I serve it hot with toppings like avocado, tortilla chips, shredded cheese, or a spoonful of sour cream.
Slow Cooker Instructions:
I add all the ingredients (with precooked shredded chicken) to the crockpot and cook on low for 3 to 4 hours, stirring occasionally to help the cream cheese melt smoothly.
Servings and timing
This recipe makes about 10 servings. It takes 15 minutes to prep and about 20 minutes to cook on the stovetop, or 3 to 4 hours on low in the slow cooker. It’s ideal for busy nights or feeding a group.
Variations
Sometimes I like to change it up:
I use cannellini or navy beans if I don’t have great northern.
For a vegetarian version, I use vegetable broth and swap the chicken for cubed sweet potatoes.
I adjust the heat level by using mild, medium, or hot salsa verde, and I leave out the cayenne when I want it extra mild.
I’ve used fresh corn instead of cream-style and thickened the chili with a quick cornstarch slurry if needed.

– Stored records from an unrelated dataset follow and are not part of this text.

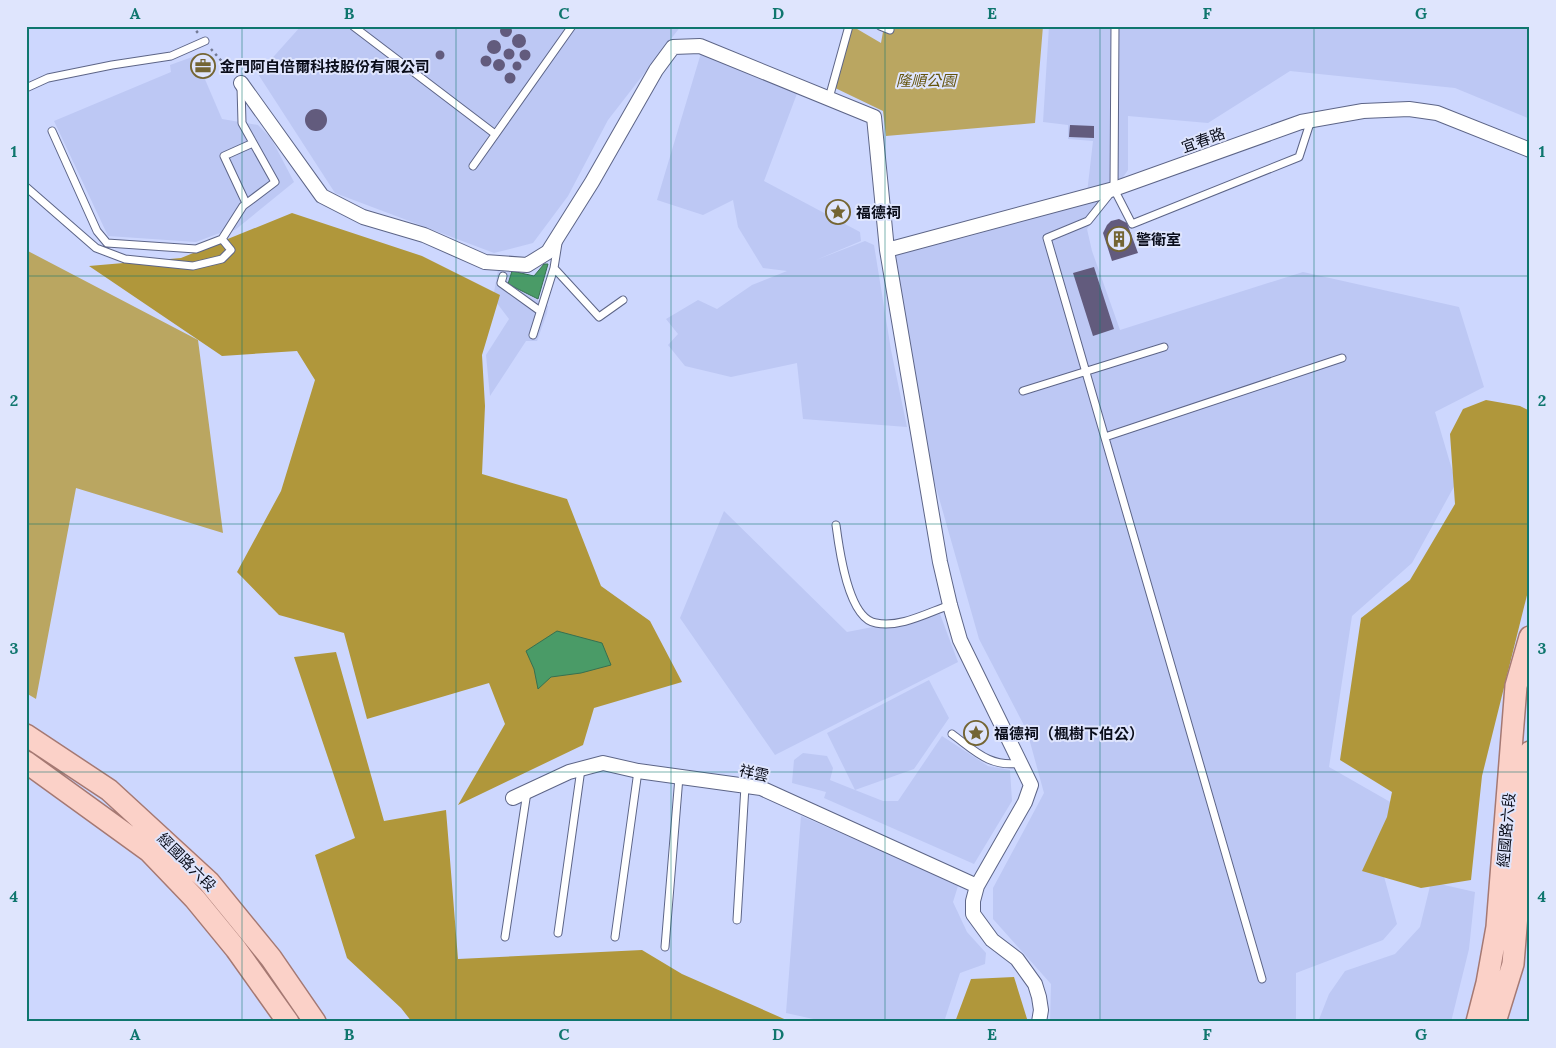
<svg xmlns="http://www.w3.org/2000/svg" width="1556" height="1048" font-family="Lora,'Noto Sans TC',serif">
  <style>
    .built { fill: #bdc8f4 }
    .green { fill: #baa661 }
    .forest { fill: #b0973b }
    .water { fill: #4a9b67; stroke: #377050 }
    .building { fill: #625b7d }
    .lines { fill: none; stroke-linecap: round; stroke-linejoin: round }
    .service-casing { stroke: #5d6587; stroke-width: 9 }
    .minor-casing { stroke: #5d6587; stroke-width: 16 }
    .primary-casing { stroke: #a57973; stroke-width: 24 }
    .path { stroke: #737a95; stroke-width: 2.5; stroke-dasharray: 2.5 4; stroke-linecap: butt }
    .service { stroke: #fff; stroke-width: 7 }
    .minor { stroke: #fff; stroke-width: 14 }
    .primary { stroke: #fbd1c8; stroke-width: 21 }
    .grid { fill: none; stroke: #0f766e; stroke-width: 1; stroke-opacity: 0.55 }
    .labels { text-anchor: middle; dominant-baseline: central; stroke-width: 4; stroke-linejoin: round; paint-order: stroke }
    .poi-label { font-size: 15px; font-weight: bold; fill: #0a0d1a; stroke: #dfe5fd; text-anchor: start }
    .park-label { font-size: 15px; font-style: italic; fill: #65540e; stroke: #dfe5fd }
    .street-label { font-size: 15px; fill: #0a0d1a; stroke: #dfe5fd }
    .neatline { fill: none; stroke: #0f766e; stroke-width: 2 }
    .grid-label { font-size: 16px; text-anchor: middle; font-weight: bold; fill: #0f766e }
  </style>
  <rect width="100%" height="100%" fill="#cdd7fe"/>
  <path class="built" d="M301,26h380l-73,94 -40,76 -35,47 -39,10 -159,-60 -77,-119z
    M1049,26h481v93l-75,-31 -165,-17 -82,52 -80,-7v54l-41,59 5,22 28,79 183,-58 156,35 25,80 -49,25 21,71 -44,80 -60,53 -23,151 77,44 -24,58 15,55 -14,16 -87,33v49h-246l1,-38 -58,-65v-31l51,-95 -17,-62 -48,-92 -55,-194 -29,-191 76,-18 115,-34 7,-61 -25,-2v-14l-25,-3z
    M701,53l97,38 -34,90 96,51 1,9 -45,19 49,-19 9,4 17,105 16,77 -104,-8 -6,-56 -66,14 -46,-11 -17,-21 10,-11 -12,-15 32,-19 19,9 35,-24 35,-14 -24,-3 -25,-41 -5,-27 -30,15 -46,-15z
    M195,56l27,63 36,6 13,13 23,44 -59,48 -18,4 -21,8 -88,-6 -54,-115 117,-49 -1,-7z
    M498,270l14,1 -3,13 39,22 -1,7 -10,28h-11l-36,55 -4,-41 23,-36 -16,-21z
    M724,511l123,121 93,-18 18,48 -183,93 -95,-137z
    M929,680l20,38 -35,51 -59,21 28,11h15l44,-65 46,30 22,4 2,31 -38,63 -150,-66 2,-6 -34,-9 2,-23 9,-7 24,3 6,12 -3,12 25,10 -28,-57z
    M801,816l95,41 62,29 -5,16 14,30 19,21 -1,11 -25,9 -16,49h-117l-41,-9z
    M1431,882l44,10 -6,57 -18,73h-133l11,-28 16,-23 50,-17 25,-27z"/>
  <path class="green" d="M852,26l29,17 3,-17h159l-8,97 -149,13 -3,-25 -52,-25z
    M26,250l172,90 25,193 -147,-45 -40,211 -10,-6z"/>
  <path class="forest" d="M292,213l130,43 78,39 -18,60 3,51 -3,68 85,25 34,87 49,35 32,61 -88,26 -11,37 -125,60 47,-81 -16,-41 -122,36 -23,-86 -65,-18 -42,-43 44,-81 34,-111 -18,-29 -75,5 -133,-90 92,-8z
    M1486,400l34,6 10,5v172l-48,193 -11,104 -50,8 -59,-17 25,-54 5,-25 -52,-32 21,-142 49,-38 45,-76 -5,-70 13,-25z
    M336,652l48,169 62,-11 12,149 184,-9 40,24 109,48h-379l-11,-14 -54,-50 -32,-103 40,-17 -61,-181z
    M1014,977l14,45h-73l16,-43z"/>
  <path class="water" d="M544,264h4l-10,35 -30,-15 4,-13 22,5z
    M557,631l45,12 9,22 -30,8 -30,4 -13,12 -4,-20 -8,-18z"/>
  <path class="building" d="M500 31a6 6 0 1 1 12 0a6 6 0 1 1-12 0Z
    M512 41a7 7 0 1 1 14 0a7 7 0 1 1-14 0Z
    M487 47a7 7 0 1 1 14 0a7 7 0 1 1-14 0Z
    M503.5 54a5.5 5.5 0 1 1 11 0a5.5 5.5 0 1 1-11 0Z
    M519.5 55a5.5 5.5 0 1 1 11 0a5.5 5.5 0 1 1-11 0Z
    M435.5 55a4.5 4.5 0 1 1 9 0a4.5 4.5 0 1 1-9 0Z
    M480.5 61a5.5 5.5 0 1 1 11 0a5.5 5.5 0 1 1-11 0Z
    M493 65a6 6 0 1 1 12 0a6 6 0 1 1-12 0Z
    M512.5 66a4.5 4.5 0 1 1 9 0a4.5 4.5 0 1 1-9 0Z
    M504.5 78a5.5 5.5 0 1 1 11 0a5.5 5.5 0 1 1-11 0Z
    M305 120a11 11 0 1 1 22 0a11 11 0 1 1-22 0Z
    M1070,125l24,1v12l-25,-1z
    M1119,219l8,4 11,30 -26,8 -9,-28 4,-8 4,-4z
    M1094,267l20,62 -21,7 -20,-63z"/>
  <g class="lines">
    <defs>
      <path id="service" d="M353,26l142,108
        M880,26l10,4
        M1115,26l-1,163 18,35 167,-67 12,-37
        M26,88l22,-10 64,-13 59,-9 34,-15
        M829,98l20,-72
        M52,131l45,100 10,12 89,6 26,-10 21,-33 32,-24 -33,-59 -1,-36
        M473,166l99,-140
        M26,187l70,61 29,11 68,7 29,-7 9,-9 -9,-11
        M1112,191l-24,30 -41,17 215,741
        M246,203l-22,-47 29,-13
        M558,243l-4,25 45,49 24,-17
        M503,276l-2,7 39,28
        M533,335l21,-67
        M1023,391l141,-44
        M1105,437l237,-79
        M836,525c3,23 12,94 40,98 24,5 51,-10 74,-18
        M952,734c23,17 38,34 69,29
        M737,920l8,-134
        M558,933l23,-164
        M505,937l22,-145
        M615,937l23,-166
        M665,947l14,-170"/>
      <path id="minor" d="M241,83l81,113 41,21 61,18 61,27 42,3 21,-13 44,-70 64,-112 17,-23 27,-1 174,71 13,133 53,312 10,43 10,35 71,145 -6,17 -48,84 -4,15v13l19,26 25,19 18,25 4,13 2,13 -2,12
        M887,250l227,-61 187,-67 62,-11 46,-2 28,4 93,37
        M513,798l56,-26 34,-9 35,8 123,17 216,98"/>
      <path id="primary" d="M26,735l83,55 100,92 62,76 44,64
        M26,762l123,89 46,48 41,50 52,73
        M1477,1022l10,-39 10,-56 19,-241 14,-49
        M1495,1022l18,-58 17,-212"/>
    </defs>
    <use href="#service" class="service-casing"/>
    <use href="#minor" class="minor-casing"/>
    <use href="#primary" class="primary-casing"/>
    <path class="path" d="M192,26l6,7
      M211,49l21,24"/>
    <use href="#service" class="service"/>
    <use href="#minor" class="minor"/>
    <use href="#primary" class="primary"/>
  </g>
  <path class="grid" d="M242,26v996M456,26v996M671,26v996M885,26v996M1100,26v996M1314,26v996M26,276h1504M26,524h1504M26,772h1504"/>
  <defs>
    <symbol id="office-ring" viewBox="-11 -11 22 22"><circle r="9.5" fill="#dfe5fd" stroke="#746533" stroke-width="1.5"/><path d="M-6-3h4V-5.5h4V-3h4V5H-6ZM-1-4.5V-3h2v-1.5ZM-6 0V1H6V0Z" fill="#746533"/></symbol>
    <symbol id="sight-ring" viewBox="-11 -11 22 22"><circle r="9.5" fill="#dfe5fd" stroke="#746533" stroke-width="1.5"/><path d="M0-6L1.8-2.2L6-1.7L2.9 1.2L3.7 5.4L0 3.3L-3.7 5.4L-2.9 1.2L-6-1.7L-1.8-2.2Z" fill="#746533"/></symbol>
    <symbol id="building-ring" viewBox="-11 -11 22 22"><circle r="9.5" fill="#dfe5fd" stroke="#746533" stroke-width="1.5"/><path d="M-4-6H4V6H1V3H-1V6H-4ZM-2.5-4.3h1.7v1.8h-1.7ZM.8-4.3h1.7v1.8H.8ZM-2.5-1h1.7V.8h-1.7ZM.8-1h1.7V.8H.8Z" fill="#746533"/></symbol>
  </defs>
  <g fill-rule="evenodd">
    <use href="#office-ring" x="189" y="52" width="28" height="28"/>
    <use href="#sight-ring" x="824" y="198" width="28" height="28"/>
    <use href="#building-ring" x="1105" y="225" width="28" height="28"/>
    <use href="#sight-ring" x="962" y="719" width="28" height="28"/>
  </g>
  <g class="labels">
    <g class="poi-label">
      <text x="220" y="66">金門阿自倍爾科技股份有限公司</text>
      <text x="856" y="212">福德祠</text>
      <text x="1136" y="239">警衛室</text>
      <text x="994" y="733">福德祠（楓樹下伯公）</text>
    </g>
    <g class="park-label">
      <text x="926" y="80">隆順公園</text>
    </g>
    <g class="street-label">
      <text transform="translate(1203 140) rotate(-20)">宜春路</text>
      <text transform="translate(754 773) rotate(13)">祥雲</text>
      <text transform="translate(1506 830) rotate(-85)">經國路六段</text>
      <text transform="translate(187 862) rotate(45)">經國路六段</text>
    </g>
  </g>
  <rect width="1556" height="1048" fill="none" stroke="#dfe5fd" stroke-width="55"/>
  <rect x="28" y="28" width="1500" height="992" class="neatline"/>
  <g class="grid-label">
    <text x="135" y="19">A</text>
    <text x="349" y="19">B</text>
    <text x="564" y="19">C</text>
    <text x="778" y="19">D</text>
    <text x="992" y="19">E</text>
    <text x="1207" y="19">F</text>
    <text x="1421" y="19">G</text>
    <text x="14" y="157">1</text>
    <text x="1542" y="157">1</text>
    <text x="14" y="406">2</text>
    <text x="1542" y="406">2</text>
    <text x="14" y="654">3</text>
    <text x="1542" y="654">3</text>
    <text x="14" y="902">4</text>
    <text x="1542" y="902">4</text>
    <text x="135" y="1040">A</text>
    <text x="349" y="1040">B</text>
    <text x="564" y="1040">C</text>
    <text x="778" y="1040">D</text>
    <text x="992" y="1040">E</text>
    <text x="1207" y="1040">F</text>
    <text x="1421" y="1040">G</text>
  </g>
</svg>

When I want more greens, I stir in chopped spinach near the end of cooking.
Storage/Reheating
I store leftovers in an airtight container in the fridge for 3 to 4 days. To reheat, I warm it gently on the stovetop or in the microwave, stirring well to keep the texture creamy.
I usually don’t freeze it because the dairy can separate, which changes the texture. But if I do freeze it, it keeps for up to 2 months. I just make sure to stir well after thawing and maybe add a splash of cream to smooth it out again.
FAQs
Can I make this chicken chili ahead of time?

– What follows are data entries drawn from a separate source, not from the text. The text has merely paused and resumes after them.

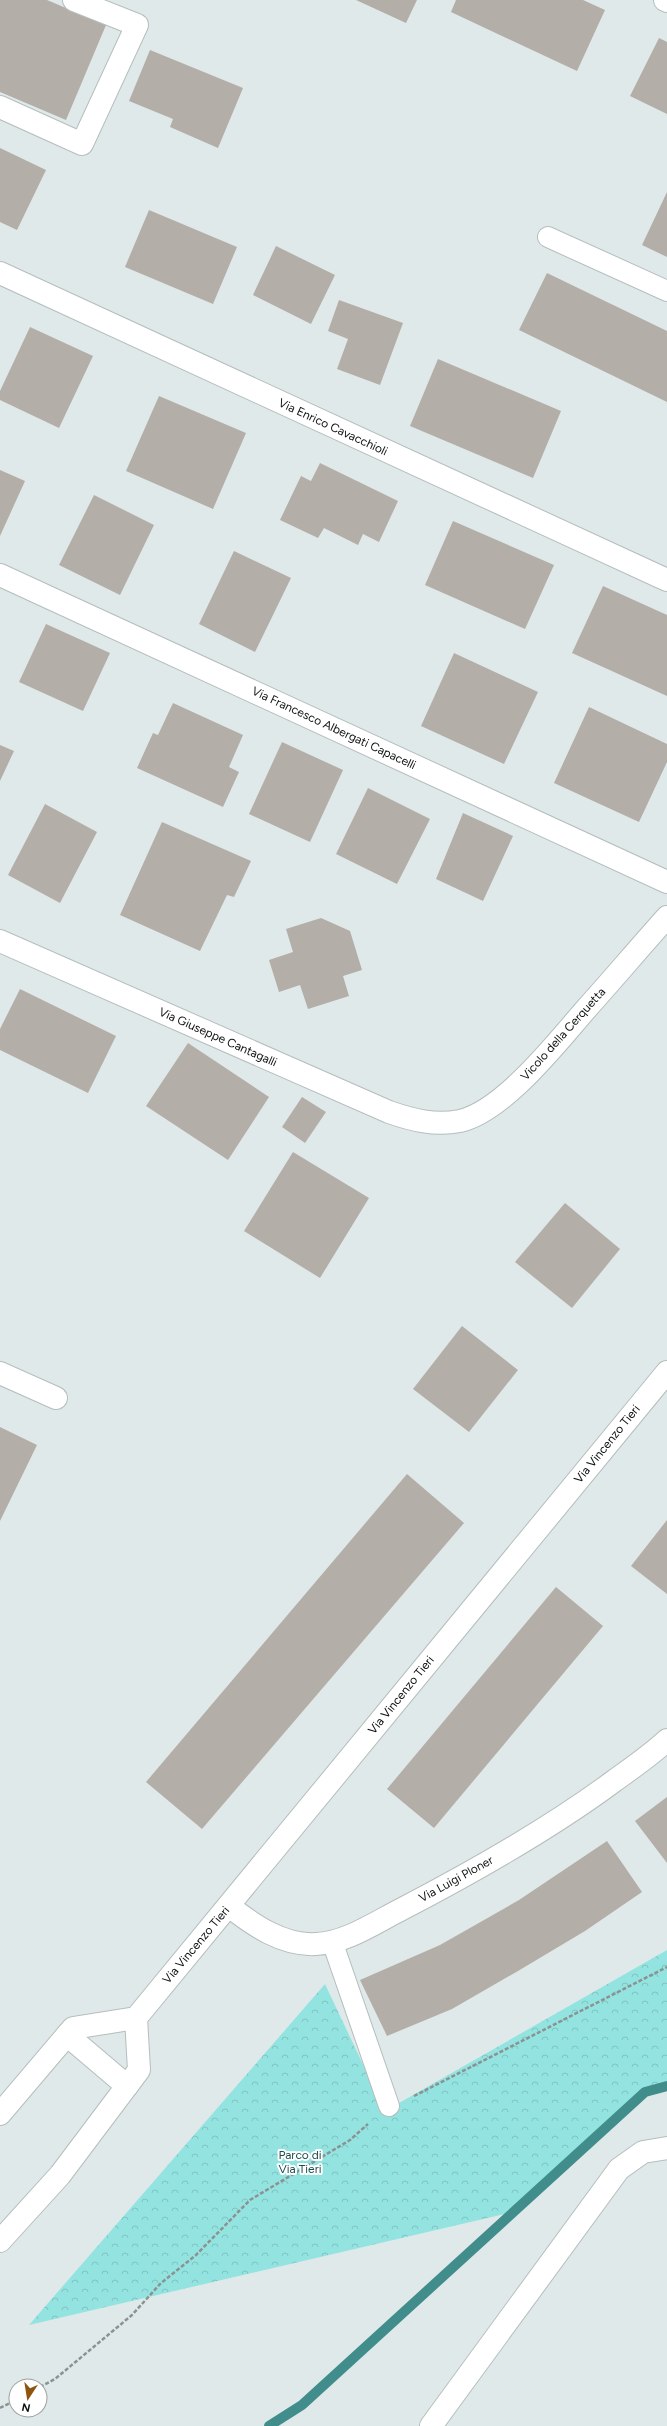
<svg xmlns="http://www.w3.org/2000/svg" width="667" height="2426" viewBox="0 0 667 2426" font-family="Figtree,sans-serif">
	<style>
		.park { fill: url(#park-crowns) }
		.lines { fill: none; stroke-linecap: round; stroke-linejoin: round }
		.stream { stroke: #418d8b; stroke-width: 10 }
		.building { fill: #b4aea8 }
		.service-casing { stroke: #b5bebd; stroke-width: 22 }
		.minor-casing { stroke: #b5bebd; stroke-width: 24 }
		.tertiary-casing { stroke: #b5bebd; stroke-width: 24 }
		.path { stroke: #8b9292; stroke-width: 2.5; stroke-dasharray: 4 2; stroke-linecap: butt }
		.service { stroke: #fff; stroke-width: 20 }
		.minor { stroke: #fff; stroke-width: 22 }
		.tertiary { stroke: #fff; stroke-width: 22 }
		.labels { text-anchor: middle; stroke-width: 4; stroke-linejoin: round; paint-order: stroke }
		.street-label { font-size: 12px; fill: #0f1212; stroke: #fff }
		.park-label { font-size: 12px; fill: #1d4d4c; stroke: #fff }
	</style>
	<defs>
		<pattern id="park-crowns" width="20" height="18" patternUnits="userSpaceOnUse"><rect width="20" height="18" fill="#93e4e1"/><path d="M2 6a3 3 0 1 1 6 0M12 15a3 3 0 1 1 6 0" fill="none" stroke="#7ec3c0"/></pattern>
	</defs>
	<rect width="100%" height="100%" fill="#dfe9e9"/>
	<polygon class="park" points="667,1950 667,2086 645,2092 517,2211 29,2325 325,1984 385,2111"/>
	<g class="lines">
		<polyline class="stream" points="269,2426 302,2405 645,2092 667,2086"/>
	</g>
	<g class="building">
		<polygon points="0,0 47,0 106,25 66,120 0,92"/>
		<polygon points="356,0 417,0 406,23"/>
		<polygon points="456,0 583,0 605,10 577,71 451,12"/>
		<polygon points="659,38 667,42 667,114 630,96"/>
		<polygon points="150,50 243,88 218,148 170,127 173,119 129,101"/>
		<polygon points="0,148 46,170 17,230 0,222"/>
		<polygon points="667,192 667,257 642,245"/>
		<polygon points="149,210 237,247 213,304 125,267"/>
		<polygon points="276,246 335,275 311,324 253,295"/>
		<polygon points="547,273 667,331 667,402 519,330"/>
		<polygon points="339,300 403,323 380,385 337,369 348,339 328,331"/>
		<polygon points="30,327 93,356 59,428 0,400 0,391"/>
		<polygon points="438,359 561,411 533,478 410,426"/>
		<polygon points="159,396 246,433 213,509 126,471"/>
		<polygon points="320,463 398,501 379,542 363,534 358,545 324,528 318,538 280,520 301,476 311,481"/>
		<polygon points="0,470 25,481 0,536"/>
		<polygon points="94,495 154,525 120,595 59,565"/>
		<polygon points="453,521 554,565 525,629 425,585"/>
		<polygon points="234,551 291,578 255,652 199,624"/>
		<polygon points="603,586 667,615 667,696 572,653"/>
		<polygon points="46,624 110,653 83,711 19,682"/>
		<polygon points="454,653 538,692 504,764 421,726"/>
		<polygon points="173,703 243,735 229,767 239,772 223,807 137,768 153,733 158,735"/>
		<polygon points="589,707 667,744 667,762 639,822 554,783"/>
		<polygon points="282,742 343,770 310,842 249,814"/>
		<polygon points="0,745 14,751 0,781"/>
		<polygon points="368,788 430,819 397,884 336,854"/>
		<polygon points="45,804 97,832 60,903 8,875"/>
		<polygon points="463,813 513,836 483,901 436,879"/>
		<polygon points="162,822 251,861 234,897 227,895 200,951 120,915"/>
		<polygon points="321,918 350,931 362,970 343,976 349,996 308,1009 300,985 279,992 269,960 293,952 286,929"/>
		<polygon points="20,989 116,1036 88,1093 0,1050 0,1029"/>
		<polygon points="188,1043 269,1097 228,1160 146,1106"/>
		<polygon points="302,1097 326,1112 305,1143 282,1127"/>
		<polygon points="293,1152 369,1198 320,1278 244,1231"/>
		<polygon points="565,1203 620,1249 572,1308 515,1262"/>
		<polygon points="462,1326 518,1370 469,1432 413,1389"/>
		<polygon points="0,1427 37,1445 0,1521"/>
		<polygon points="407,1474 464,1523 202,1829 146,1782"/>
		<polygon points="667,1520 667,1594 631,1566"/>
		<polygon points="556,1587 603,1626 434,1828 387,1789"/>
		<polygon points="667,1797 667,1863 635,1821"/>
		<polygon points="607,1841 642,1892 585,1931 518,1971 452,2009 387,2036 360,1980 440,1945 519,1900"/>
	</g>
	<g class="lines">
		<defs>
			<g id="service">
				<polyline points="548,237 667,291"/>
				<polyline points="332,1941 389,2106"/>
			</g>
			<g id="minor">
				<polyline points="665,0 667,1"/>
				<polyline points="0,107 82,144 137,25 74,0"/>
				<polyline points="0,273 667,580"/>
				<polyline points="0,575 667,882"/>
				<path d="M0,941L389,1112C412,1120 435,1126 460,1121C504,1111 558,1041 587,1008C614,978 640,947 667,917"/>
				<polyline points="0,1373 56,1398"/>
				<path d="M229,1906C253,1925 283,1946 316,1944C346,1943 376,1922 402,1909C475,1871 548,1830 614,1781C632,1768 651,1755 667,1740"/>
				<polyline points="431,2426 619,2169 643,2152 667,2148"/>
			</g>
			<g id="tertiary">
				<polyline points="67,2035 127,2086"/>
				<polyline points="0,2114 73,2028 136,2018 667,1372"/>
				<polyline points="0,2241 60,2175 139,2070 136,2018"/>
			</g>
		</defs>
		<use href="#service" class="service-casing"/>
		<use href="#minor" class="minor-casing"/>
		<use href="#tertiary" class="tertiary-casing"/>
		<g class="path">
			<polyline points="414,2096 667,1967"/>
			<polyline points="40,2387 55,2379 132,2315 161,2283 196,2255 250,2200 350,2140 368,2124"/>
			<polyline points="0,2408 16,2400"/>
		</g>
		<use href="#service" class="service"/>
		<use href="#minor" class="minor"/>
		<use href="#tertiary" class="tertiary"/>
	</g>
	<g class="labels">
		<g class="street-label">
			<text transform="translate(333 427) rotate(25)" y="4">Via Enrico Cavacchioli</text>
			<text transform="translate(334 728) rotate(25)" y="4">Via Francesco Albergati Capacelli</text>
			<text transform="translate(563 1034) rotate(-48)" y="4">Vicolo della Cerquetta</text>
			<text transform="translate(218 1037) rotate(24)" y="4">Via Giuseppe Cantagalli</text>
			<text transform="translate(607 1444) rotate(-51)" y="4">Via Vincenzo Tieri</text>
			<text transform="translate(401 1695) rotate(-51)" y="4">Via Vincenzo Tieri</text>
			<text transform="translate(456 1879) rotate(-29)" y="4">Via Luigi Ploner</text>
			<text transform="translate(196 1945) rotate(-50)" y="4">Via Vincenzo Tieri</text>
		</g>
		<g class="park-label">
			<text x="300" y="2159">Parco di<tspan x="300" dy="14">Via Tieri</tspan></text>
		</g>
	</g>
	<g transform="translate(28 2398) rotate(192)"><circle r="19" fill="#ffffff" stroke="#9fa0a0"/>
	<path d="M0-3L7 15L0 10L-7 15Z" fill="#8e550f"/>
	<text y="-6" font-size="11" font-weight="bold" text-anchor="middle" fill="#0f1212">N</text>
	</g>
</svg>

Yes, I often make it the night before. It reheats beautifully and the flavors become even more rich and blended the next day.
How can I thicken my chili if it’s too soupy?
If I want it thicker, I either reduce the amount of broth to start with or stir in a cornstarch slurry made with 1 tablespoon cornstarch and 1 tablespoon cold water.
Can I use regular corn instead of creamed corn?
Yes, but since creamed corn helps with thickness, I usually add more cream or thicken with cornstarch when using regular corn.
What toppings do you recommend?
I like topping it with tortilla strips, avocado, Monterey Jack cheese, lime juice, or a dollop of sour cream. Sometimes I even serve it over rice or with a slice of cornbread.
Is this recipe spicy?
It has a gentle kick from the salsa verde and cayenne. I adjust it depending on who I’m serving—mild salsa and no cayenne for a kid-friendly version, or medium salsa and full cayenne for a little heat.
Conclusion
Out of This World Cream Cheese Chicken Chili is everything I want in a comforting, easy meal. It’s warm, creamy, filling, and flexible enough to fit whatever I have on hand. Whether I’m cooking for my family or bringing a meal to someone who needs a little comfort, this recipe always delivers.
A creamy, flavorful white chicken chili made with cream cheese, salsa verde, white beans, and shredded chicken. It’s cozy, hearty, and perfect for a comforting meal.